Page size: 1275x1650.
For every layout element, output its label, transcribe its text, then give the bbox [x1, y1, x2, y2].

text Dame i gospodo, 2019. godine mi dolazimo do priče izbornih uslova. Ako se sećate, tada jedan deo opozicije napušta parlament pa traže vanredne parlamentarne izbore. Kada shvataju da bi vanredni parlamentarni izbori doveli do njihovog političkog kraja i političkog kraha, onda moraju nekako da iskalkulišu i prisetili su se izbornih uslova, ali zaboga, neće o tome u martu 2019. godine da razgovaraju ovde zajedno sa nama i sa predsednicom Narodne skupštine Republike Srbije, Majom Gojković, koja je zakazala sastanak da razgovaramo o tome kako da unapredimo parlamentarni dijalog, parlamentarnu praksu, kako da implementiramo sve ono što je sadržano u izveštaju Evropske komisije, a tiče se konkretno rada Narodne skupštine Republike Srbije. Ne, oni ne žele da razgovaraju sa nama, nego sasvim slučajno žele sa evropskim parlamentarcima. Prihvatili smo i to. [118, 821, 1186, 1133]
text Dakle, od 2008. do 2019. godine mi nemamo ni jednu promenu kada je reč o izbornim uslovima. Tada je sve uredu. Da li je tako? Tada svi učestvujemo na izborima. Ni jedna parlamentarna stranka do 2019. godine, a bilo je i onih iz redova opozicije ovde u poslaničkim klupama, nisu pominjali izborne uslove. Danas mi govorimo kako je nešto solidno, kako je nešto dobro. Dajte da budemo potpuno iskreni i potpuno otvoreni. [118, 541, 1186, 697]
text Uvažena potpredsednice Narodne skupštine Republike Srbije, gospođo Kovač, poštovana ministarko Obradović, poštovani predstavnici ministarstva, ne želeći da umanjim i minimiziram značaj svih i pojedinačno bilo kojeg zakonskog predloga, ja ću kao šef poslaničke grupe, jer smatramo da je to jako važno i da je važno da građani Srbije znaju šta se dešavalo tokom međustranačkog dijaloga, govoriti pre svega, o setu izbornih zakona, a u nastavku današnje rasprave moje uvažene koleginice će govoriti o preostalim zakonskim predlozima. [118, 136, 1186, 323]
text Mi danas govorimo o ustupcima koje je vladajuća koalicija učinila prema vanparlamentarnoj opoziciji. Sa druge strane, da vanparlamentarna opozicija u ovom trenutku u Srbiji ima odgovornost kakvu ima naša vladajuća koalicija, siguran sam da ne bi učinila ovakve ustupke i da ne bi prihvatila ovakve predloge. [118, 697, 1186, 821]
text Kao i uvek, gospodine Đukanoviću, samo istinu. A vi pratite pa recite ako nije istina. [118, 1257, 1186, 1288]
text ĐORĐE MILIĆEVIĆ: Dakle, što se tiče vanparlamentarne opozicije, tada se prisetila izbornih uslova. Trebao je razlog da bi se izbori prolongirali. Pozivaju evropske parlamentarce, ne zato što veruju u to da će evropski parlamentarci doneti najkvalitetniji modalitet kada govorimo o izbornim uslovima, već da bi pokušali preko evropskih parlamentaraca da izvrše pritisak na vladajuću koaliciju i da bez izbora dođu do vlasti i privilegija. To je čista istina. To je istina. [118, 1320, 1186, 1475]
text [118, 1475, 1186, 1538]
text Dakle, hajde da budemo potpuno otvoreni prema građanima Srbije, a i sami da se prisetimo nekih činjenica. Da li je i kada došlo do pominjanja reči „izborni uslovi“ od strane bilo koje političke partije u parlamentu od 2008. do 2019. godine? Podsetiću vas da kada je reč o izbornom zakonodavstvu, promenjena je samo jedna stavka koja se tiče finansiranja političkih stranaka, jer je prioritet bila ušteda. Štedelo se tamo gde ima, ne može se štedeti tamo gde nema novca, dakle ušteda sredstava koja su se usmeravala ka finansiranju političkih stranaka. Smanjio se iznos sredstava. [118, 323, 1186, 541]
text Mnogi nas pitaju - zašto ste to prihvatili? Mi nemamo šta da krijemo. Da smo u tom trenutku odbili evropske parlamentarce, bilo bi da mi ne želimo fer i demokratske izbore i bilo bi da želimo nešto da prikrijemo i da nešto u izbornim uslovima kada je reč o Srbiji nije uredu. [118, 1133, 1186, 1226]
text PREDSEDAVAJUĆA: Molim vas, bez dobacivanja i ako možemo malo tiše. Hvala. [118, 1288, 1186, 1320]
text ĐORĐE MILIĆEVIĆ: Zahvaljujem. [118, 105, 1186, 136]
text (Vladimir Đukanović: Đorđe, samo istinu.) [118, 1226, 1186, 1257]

- - -

Assignment » Show a copy of each line from the records above in which the string "nije" occurs.

Task response »
text Kao i uvek, gospodine Đukanoviću, samo istinu. A vi pratite pa recite ako nije istina. [118, 1257, 1186, 1288]
text Mnogi nas pitaju - zašto ste to prihvatili? Mi nemamo šta da krijemo. Da smo u tom trenutku odbili evropske parlamentarce, bilo bi da mi ne želimo fer i demokratske izbore i bilo bi da želimo nešto da prikrijemo i da nešto u izbornim uslovima kada je reč o Srbiji nije uredu. [118, 1133, 1186, 1226]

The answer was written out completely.